The flower on the left was my attempt at an older coneflower with drooping petals. Yuck! It looks like a spider took residence on the top of a stem! That was scrapped. And, because that flower didn’t turn out, the bud was scrapped too. My final design consisted of three flowers. Two daisies and one coneflower.
Time to transfer design to the jeans leg! I really thought I could stitch this without opening a seam. NOPE! On jeans, the outside seam is always easier to open. So, get the seam ripper and rip that baby out!
It is best if you have a stiff, stable surface to stitch, so secure a stabilizer to the wrong side of the stitching area. I used a sticky-backed wash away like OESD Aquamesh Plus Stabilizer; Kimberbell’s Sticky-back Wash Away Stabilizer is also a good option.
Now it’s time to sketch the design onto the jeans. I decided to shorten these jeans after I stitched the design. The stems should have been longer than drawn, since I removed two inches. I usually prefer to use a disappearing marking pen like a Frixion pen because it removes the markings with the heat of an iron. But, because the denim is so dark, I used a chalk liner instead.
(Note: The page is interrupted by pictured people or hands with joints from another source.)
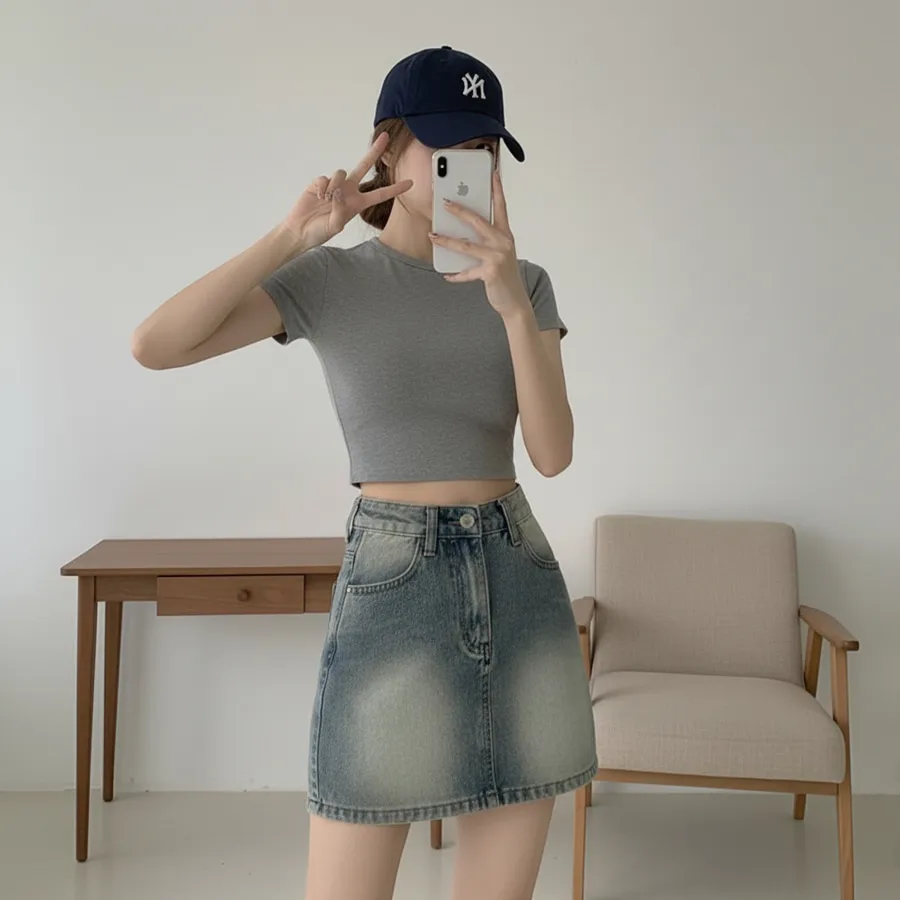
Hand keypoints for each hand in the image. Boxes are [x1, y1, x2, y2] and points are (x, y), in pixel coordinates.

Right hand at [282, 133, 412, 250]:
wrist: (300, 230)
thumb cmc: (319, 231)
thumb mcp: (335, 226)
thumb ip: (341, 210)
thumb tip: (339, 192)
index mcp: (358, 203)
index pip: (380, 194)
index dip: (395, 189)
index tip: (410, 183)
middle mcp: (348, 190)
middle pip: (364, 166)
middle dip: (375, 151)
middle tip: (385, 137)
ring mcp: (334, 185)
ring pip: (341, 172)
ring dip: (335, 186)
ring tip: (326, 201)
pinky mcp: (319, 182)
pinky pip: (325, 178)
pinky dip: (322, 188)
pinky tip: (318, 197)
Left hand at [428, 171, 530, 320]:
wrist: (514, 301)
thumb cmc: (504, 275)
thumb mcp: (499, 253)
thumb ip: (485, 241)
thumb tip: (459, 234)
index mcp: (506, 235)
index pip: (501, 207)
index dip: (497, 189)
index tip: (492, 172)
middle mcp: (503, 242)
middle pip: (478, 221)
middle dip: (460, 210)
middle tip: (444, 202)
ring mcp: (497, 257)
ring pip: (466, 246)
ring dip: (447, 241)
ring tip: (432, 236)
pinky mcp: (490, 273)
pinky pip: (467, 272)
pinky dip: (456, 275)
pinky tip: (446, 275)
You can also trace the design onto the stabilizer and stick the stabilizer to the outside of the jeans leg.
Here is my finished, sketched design on my jeans! Now it’s time to start stitching the stems, then leaves and petals, using the stitching template as a guide.

I love the way this turned out! I was very surprised at how quickly it all came together!
Watch our tutorial video to see how I sketched my flowers and embroidered them onto the denim:
Now, about that wonky hem… I decided on a scallop edge. Many machines have a built-in scallop stitch. This is what my machine’s stitch looks like. Notice how tight the satin stitching is:

Because the stitching is so dense, I recommend using the sticky backed stabilizer on the hem—the stabilizer will give the stitch a firm stitching surface and eliminate distortion of the stitch.
I decided to remove 2” from the bottom of the jeans. Using the existing hem as a guide, I placed a seam guide (you can also use a piece of tape), two inches from the needle and stitch the scallop along the hem.

Stitch both legs. If your jeans’ legs are wide enough and can fit over the arm of your machine, you won’t have to open the other pant leg.
When the stitching is complete, cut away the excess fabric. I cut from the wrong side of the fabric as it was easier for me to see the stitches. Cut close to the stitches, being careful not to cut through any stitches.

The stabilizer really worked well at keeping the fabric firm. Look at how flat and perfect the scallop stitched out.
Stitch the pant leg closed. And enjoy!!! I really love how these jeans turned out. Now I have intentional, beautifully embroidered and embellished high waters. They’re perfect for spring and summer!